Thanks a lot for posting. I'll not opine about wool vs. dacron but instead invite everyone to form their own conclusion (in the hopes that they test multiple materials).

One thing I've done in the past is to solder the speaker leads to the terminals and then lift out the woofer with live program material so I can mess with lining/stuffing through the woofer hole. For a couple hours at a time. And multiple times. Alternatively, when you're (one is) doing DIY stuff, you can leave the baffle for last gluing.

Rope caulk is better than a bead of RTV for that (don't ask--you'll be sanding RTV for ever).

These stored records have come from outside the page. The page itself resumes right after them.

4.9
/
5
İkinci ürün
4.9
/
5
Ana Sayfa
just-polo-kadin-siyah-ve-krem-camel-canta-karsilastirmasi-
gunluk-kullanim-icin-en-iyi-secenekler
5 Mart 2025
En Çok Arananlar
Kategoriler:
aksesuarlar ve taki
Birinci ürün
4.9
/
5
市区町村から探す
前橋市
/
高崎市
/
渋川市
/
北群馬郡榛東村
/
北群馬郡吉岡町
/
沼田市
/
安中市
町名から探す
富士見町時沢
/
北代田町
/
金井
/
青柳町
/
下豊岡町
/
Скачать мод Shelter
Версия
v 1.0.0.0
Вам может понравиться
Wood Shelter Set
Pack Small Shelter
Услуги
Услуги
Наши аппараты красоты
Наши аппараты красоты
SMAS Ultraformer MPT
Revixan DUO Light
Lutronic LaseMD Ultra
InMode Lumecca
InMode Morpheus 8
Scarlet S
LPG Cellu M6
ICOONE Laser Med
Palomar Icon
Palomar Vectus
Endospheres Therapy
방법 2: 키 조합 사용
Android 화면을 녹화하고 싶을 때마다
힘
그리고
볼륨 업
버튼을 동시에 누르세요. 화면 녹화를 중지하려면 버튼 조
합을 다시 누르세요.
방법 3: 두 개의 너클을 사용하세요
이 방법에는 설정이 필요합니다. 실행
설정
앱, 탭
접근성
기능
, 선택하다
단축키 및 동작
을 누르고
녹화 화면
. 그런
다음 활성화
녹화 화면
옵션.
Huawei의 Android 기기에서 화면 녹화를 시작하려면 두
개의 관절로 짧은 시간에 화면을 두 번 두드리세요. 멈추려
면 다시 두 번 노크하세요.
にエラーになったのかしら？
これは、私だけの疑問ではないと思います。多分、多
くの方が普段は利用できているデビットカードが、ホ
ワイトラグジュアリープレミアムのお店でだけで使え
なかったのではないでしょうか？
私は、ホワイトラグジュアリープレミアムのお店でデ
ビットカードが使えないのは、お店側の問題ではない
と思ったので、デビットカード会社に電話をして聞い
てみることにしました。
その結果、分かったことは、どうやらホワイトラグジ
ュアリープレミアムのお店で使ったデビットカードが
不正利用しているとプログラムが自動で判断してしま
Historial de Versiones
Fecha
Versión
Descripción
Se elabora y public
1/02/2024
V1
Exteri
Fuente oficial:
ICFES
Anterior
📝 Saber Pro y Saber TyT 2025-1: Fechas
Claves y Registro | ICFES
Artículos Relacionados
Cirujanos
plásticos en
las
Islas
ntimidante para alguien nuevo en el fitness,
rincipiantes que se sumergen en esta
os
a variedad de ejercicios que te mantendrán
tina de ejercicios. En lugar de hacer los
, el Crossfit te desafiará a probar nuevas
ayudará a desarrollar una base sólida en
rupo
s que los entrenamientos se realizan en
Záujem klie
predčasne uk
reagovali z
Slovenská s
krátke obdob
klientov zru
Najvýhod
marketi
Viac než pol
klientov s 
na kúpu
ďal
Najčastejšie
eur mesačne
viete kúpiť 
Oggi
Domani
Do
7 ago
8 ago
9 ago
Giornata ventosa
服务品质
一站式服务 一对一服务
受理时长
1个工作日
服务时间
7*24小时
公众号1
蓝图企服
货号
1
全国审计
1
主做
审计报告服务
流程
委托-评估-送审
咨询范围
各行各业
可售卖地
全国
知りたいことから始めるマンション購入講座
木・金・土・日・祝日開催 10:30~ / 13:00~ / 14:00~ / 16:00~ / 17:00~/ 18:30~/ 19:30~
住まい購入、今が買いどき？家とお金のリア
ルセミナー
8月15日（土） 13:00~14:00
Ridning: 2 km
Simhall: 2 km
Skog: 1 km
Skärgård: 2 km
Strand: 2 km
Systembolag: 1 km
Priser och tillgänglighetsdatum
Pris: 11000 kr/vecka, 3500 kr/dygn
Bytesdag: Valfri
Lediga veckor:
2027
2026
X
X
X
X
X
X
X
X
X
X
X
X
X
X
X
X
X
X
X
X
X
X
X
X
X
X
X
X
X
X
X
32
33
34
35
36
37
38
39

Put the speaker on its back.

The balance is between "openness" of soundbodies (think cello or piano) and "tightness" of percussion. You have to flip program material to extremes and find the "best compromise" (tm?).

The super-low-Q "tight-tight" drums are packed with R19 (etc), the most echo-ey soundbodies are empty. All that _If_ you guess right on your tuning.

In some (?) 35+ years of playing diy-speaker-genius-pretender, I've missed every single box tuning at least a little bit. There's only one tool--restriction of ports--available at that stage. And it costs efficiency.

The moral of the story is to almost never tune for "flat" (it'll boom in-room). EBS is the way. TL's. Slow-rollers. Then "tight" isn't anything but a number. And a goofy grin with the right material. Giggling, if you get lucky with sweet wood.

Bracing matters, and it matters so much more than most people know. Stiffness matters. Great plywood matters. Once you hear great plywood against (?) p-board or mdf, you can't "un-hear" it. Yes, I know these bald-assertions are likely to get me well-lit-up (especially in a place where the ante is 5000 posts). They're also my experiences. If you have a driver larger than 5", it's _always_ worth it to buy the best plywood you can find. Marine-ouch--the word marine is painful--but if it's the best, it's worth it to your project. Look-up the stiffnesses (moduli). It's not even close.

I've learned a lot from various people around here that post theirs, so I'm cutting-open a vein to try to pay some amount back to this wonderful place.

Can't really remember exactly when, but I once attended a demo at my local Audio Society meeting a good 20-ago. Mike Dzurko remarked that night that the single biggest thing a DIY guy could do was make a crazy-great cabinet.

I've learned that I agree.

A manufacturer cannot possibly "get paid" for making a great great cabinet.

I've seen people say 8" spans. Personally, I'll use other materials (if weight matters) besides great-great-ply, but I also will brace them every 5".

I think it was some time spend on OB stuff that got me to ask the questions (and pay for the experiments).

There's a _lot_ of good stuff to be had w/o much work or expense.

Thanks for the time and the audience. Let the beatings begin.